We could not be more proud to be in the company of truly inspiring women who are working to make our world more equal and just. In a moment where we all must take action, we want to highlight some of the women in the Zuri community whose scholarship, creativity, and activism are enacting real, lasting change in dismantling structural racism in this country and around the world.

WHAT WE'RE WATCHING AND READING // How to Be Less Stupid About Race by Dr. Crystal Fleming

Dr. Crystal Fleming is an Associate Professor of Sociology and Africana Studies at SUNY Stony Brook and author of How to Be Less Stupid About Race: On Racism, White Supremacy and the Racial Divide. We encourage you to watch this interview and to read her book. "To see all that we are still seeing in 2020, it should devastate you. It should make you question everything that you have been taught. It should make you question what it means to be a human being."

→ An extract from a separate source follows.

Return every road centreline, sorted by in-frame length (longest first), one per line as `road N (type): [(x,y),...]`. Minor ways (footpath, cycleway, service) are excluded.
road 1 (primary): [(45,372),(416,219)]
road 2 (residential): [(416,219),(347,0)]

WHAT WE'RE LISTENING TO // Race, Power and Inequity in San Francisco with Shakirah Simley

Shakirah Simley is the Director of the Office of Racial Equity for the City and County of San Francisco. In this podcast she discusses the current state of equity and inequity in SF and the steps that the city is taking with consideration for SF's racial history towards meaningful change. We also encourage you to watch The Politics of Food presented by @AfroPunk and
@BlackFoodFolks in which Ms. Simley discusses the difference between being an ally and an accomplice and her own activism.

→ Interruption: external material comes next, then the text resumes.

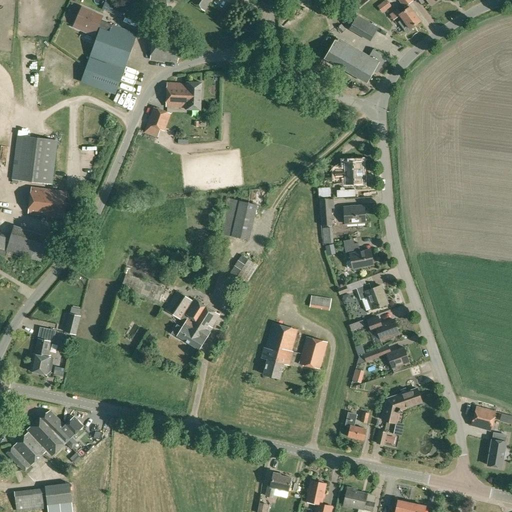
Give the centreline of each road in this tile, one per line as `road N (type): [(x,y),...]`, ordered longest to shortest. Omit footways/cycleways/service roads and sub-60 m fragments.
road 1 (tertiary): [(464,487),(0,384)]
road 2 (residential): [(0,354),(90,223),(148,92),(182,65),(222,54)]
road 3 (residential): [(464,487),(451,398),(392,238),(381,113)]
road 4 (residential): [(381,113),(410,55),(499,0)]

"Who are you showing up for? Are you showing up for you, or for the movement itself, or for the community? Decenter yourself in a way that connects the collaborative and the community versus the self... Our online activism has to be met with our offline action."

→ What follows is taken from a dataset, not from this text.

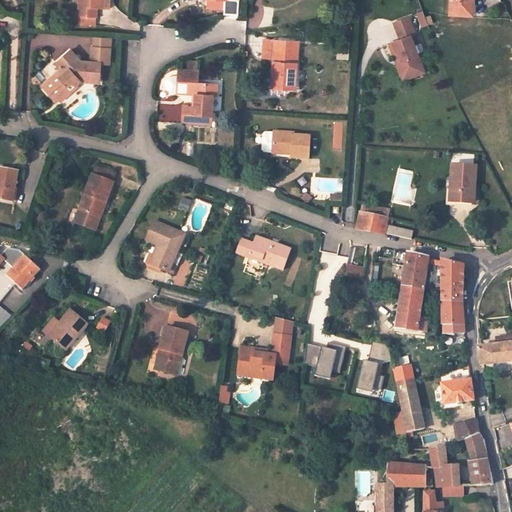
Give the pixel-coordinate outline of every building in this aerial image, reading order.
[(111,0),(79,0),(80,7),(98,8),(98,0),(107,0),(111,0)] [(452,0),(451,13),(474,14),(474,0),(452,0)] [(416,34),(410,17),(395,23),(401,40),(390,44),(396,59),(401,57),(406,70),(411,72),(424,67),(412,36),(416,34)] [(298,44),(276,42),(273,82),(286,83),(286,89),(296,89),(298,44)] [(111,48),(92,47),(91,62),(101,63),(110,63),(111,48)] [(83,62),(74,51),(59,63),(64,69),(44,85),(51,94),(54,93),(60,100),(83,82),(100,83),(101,63),(91,62),(83,62)] [(406,70),(401,57),(396,59),(404,80),(426,72),(424,67),(411,72),(406,70)] [(199,72),(179,70),(179,77),(199,79),(199,72)] [(199,79),(179,77),(178,93),(197,94),(197,82),(199,83),(199,79)] [(190,121),(211,122),(213,95),(217,95),(217,83),(199,83),(197,82),(197,94),(196,106),(191,106),(186,105),(185,121),(190,121)] [(292,134),(275,133),(266,132),(263,135),(262,152),(264,154),(273,155),(274,150),(291,152),(291,156),(291,158),(308,160),(309,138),(292,137),(292,134)] [(477,168),(453,166),(451,201),(473,203),(474,180),(477,180),(477,168)] [(0,198),(13,202),(18,171),(0,167),(0,198)] [(113,182),(91,173),(84,191),(88,192),(82,210),(100,217),(113,182)] [(84,191),(78,208),(82,210),(88,192),(84,191)] [(391,209),(363,203),(362,212),(389,218),(391,209)] [(389,218),(362,212),(358,229),(385,235),(389,218)] [(169,271),(183,232),(153,220),(146,239),(157,244),(150,264),(169,271)] [(408,232),(393,229),(391,236),(390,239),(406,242),(407,236),(408,232)] [(292,252),(258,238),(256,245),(243,240),(238,252),(251,258),(252,255),(263,260),(262,262),(284,272),(292,252)] [(395,251),(392,264),(406,267),(397,327),(426,332),(428,318),(419,317),(423,289),(428,259),(395,251)] [(40,269),(24,255),(7,275),(22,289),(40,269)] [(463,267),(442,262),(442,266),(442,290),(443,302),(462,302),(463,267)] [(348,264),(347,276),(364,277),(365,266),(348,264)] [(460,332),(460,328),(465,328),(462,302),(443,302),(443,336),(452,337),(452,332),(460,332)] [(88,324),(71,310),(60,323),(63,325),(52,338),(67,350),(88,324)] [(60,323),(49,336),(52,338),(63,325),(60,323)] [(189,331),(167,326),(161,348),(165,349),(160,370),(178,374),(189,331)] [(511,329),(499,331),(500,339),(507,338),(508,347),(511,346),(511,329)] [(499,331),(489,333),(490,341),(500,339),(499,331)] [(290,336),(273,333),(272,343),(276,344),(274,355),(255,352),(256,348),(242,346),(238,368),(251,370),(250,376),(272,379),(275,362),(286,364),(290,336)] [(475,359),(478,359),(509,355),(508,347),(507,338),(500,339),(490,341),(475,342),(473,343),(475,359)] [(334,371),(340,372),(345,349),(309,341),(304,364),(317,367),(315,375),(332,379),(334,371)] [(272,343),(271,350),(256,348),(255,352),(274,355),(276,344),(272,343)] [(372,358),(389,360),(391,345),(374,343),(372,358)] [(161,348),(156,369),(160,370),(165,349),(161,348)] [(366,360),(362,389),(377,391),(380,361),(366,360)] [(413,379),(411,366),(394,370),(397,383),(413,379)] [(238,368),(237,377),(250,379),(250,376),(251,370),(238,368)] [(407,433),(424,429),(413,379),(397,383),(403,411),(407,433)] [(470,380),(442,384),(443,392),(439,393),(439,399),(444,398),(445,405),(472,401),(473,401),(470,380)] [(393,413),(398,435),(407,433),(403,411),(393,413)] [(484,442),(479,432),(476,420),(454,426),(456,443),(466,441),(472,464),(469,464),(472,486),(483,486),(489,484),(492,484),(484,442)] [(422,443),(426,442),(424,429),(407,433),(409,443),(422,440),(422,443)] [(436,469),(438,487),(444,487),(460,487),(458,466),(446,467),(444,446),(425,451),(426,468),(436,469)] [(425,487),(426,487),(426,468),(388,464),(387,486),(378,486),(377,511),(393,511),(394,487),(425,487)] [(445,497),(465,497),(465,487),(460,487),(444,487),(445,497)] [(437,503),(435,493),(426,493),(425,511),(444,511),(443,503),(437,503)]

WHAT WE'RE WATCHING // Racism in Our Streets and Structures featuring Dr. Marcia Chatelain

We encourage you to watch this conversation featuring Dr. Marcia Chatelain, a provost's distinguished associate professor of history and African-American studies at Georgetown University. She is the author of South Side Girls: Growing Up in the Great Migration (2015) and an organizer of the #FergusonSyllabus

"I want everyone to sit down with their local budget and look at how much money is going into policing, policing in schools, as well as how much money is being spent bringing in arms from the Department of Defense's program into their local policing and ask themselves if they want state violence to be done in their name."

WHAT WE'RE READING // Black Enough edited by Ibi Zoboi

Ibi Zoboi was a National Book Award finalist for her novel, American Street, and in her most recent work, Black Enough, she edits an anthology of stories about what it’s like to be young and Black in America. This young adult novel is ideal for 7th to 8th graders, and we encourage you to share it with the young readers in your life.